• Description of the task: Reproduce every line of the material below word for word, keeping the original order.

[Entries drawn from a collection]

__________

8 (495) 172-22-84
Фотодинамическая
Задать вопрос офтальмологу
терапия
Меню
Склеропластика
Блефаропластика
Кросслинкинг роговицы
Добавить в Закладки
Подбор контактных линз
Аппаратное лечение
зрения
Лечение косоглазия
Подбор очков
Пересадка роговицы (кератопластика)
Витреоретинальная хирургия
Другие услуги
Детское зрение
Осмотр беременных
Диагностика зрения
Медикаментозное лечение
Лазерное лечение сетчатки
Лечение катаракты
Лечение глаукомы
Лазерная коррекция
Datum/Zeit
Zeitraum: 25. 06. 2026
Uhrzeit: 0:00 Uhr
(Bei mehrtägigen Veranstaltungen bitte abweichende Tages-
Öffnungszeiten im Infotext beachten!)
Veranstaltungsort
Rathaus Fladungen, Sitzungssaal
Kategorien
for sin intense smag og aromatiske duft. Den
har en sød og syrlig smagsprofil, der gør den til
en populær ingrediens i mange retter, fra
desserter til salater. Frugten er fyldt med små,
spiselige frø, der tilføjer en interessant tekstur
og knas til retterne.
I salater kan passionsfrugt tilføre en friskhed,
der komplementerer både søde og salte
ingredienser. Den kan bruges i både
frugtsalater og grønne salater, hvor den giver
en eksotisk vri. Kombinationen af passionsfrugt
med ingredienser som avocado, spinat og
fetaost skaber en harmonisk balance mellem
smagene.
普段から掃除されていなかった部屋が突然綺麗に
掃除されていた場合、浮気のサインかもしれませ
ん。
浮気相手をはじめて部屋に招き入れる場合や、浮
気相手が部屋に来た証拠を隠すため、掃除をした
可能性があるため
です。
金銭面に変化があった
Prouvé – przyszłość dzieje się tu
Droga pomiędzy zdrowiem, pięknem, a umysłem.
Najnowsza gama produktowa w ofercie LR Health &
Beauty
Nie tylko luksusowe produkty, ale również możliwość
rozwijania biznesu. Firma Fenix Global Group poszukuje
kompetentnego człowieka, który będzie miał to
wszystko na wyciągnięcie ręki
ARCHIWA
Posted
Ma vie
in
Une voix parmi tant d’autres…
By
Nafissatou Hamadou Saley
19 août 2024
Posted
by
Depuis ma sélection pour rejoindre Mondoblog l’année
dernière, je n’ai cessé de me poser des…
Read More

__________

• Problem solution:
8 (495) 172-22-84
Фотодинамическая
Задать вопрос офтальмологу
терапия
Меню
Склеропластика
Блефаропластика
Кросслинкинг роговицы
Добавить в Закладки
Подбор контактных линз
Аппаратное лечение
зрения
Лечение косоглазия
Подбор очков
Пересадка роговицы (кератопластика)
Витреоретинальная хирургия
Другие услуги
Детское зрение
Осмотр беременных
Диагностика зрения
Медикаментозное лечение
Лазерное лечение сетчатки
Лечение катаракты
Лечение глаукомы
Лазерная коррекция
Datum/Zeit
Zeitraum: 25. 06. 2026
Uhrzeit: 0:00 Uhr
(Bei mehrtägigen Veranstaltungen bitte abweichende Tages-
Öffnungszeiten im Infotext beachten!)
Veranstaltungsort
Rathaus Fladungen, Sitzungssaal
Kategorien
for sin intense smag og aromatiske duft. Den
har en sød og syrlig smagsprofil, der gør den til
en populær ingrediens i mange retter, fra
desserter til salater. Frugten er fyldt med små,
spiselige frø, der tilføjer en interessant tekstur
og knas til retterne.
I salater kan passionsfrugt tilføre en friskhed,
der komplementerer både søde og salte
ingredienser. Den kan bruges i både
frugtsalater og grønne salater, hvor den giver
en eksotisk vri. Kombinationen af passionsfrugt
med ingredienser som avocado, spinat og
fetaost skaber en harmonisk balance mellem
smagene.
普段から掃除されていなかった部屋が突然綺麗に
掃除されていた場合、浮気のサインかもしれませ
ん。
浮気相手をはじめて部屋に招き入れる場合や、浮
気相手が部屋に来た証拠を隠すため、掃除をした
可能性があるため
です。
金銭面に変化があった
Prouvé – przyszłość dzieje się tu
Droga pomiędzy zdrowiem, pięknem, a umysłem.
Najnowsza gama produktowa w ofercie LR Health &
Beauty
Nie tylko luksusowe produkty, ale również możliwość
rozwijania biznesu. Firma Fenix Global Group poszukuje
kompetentnego człowieka, który będzie miał to
wszystko na wyciągnięcie ręki
ARCHIWA
Posted
Ma vie
in
Une voix parmi tant d’autres…
By
Nafissatou Hamadou Saley
19 août 2024
Posted
by
Depuis ma sélection pour rejoindre Mondoblog l’année
dernière, je n’ai cessé de me poser des…
Read More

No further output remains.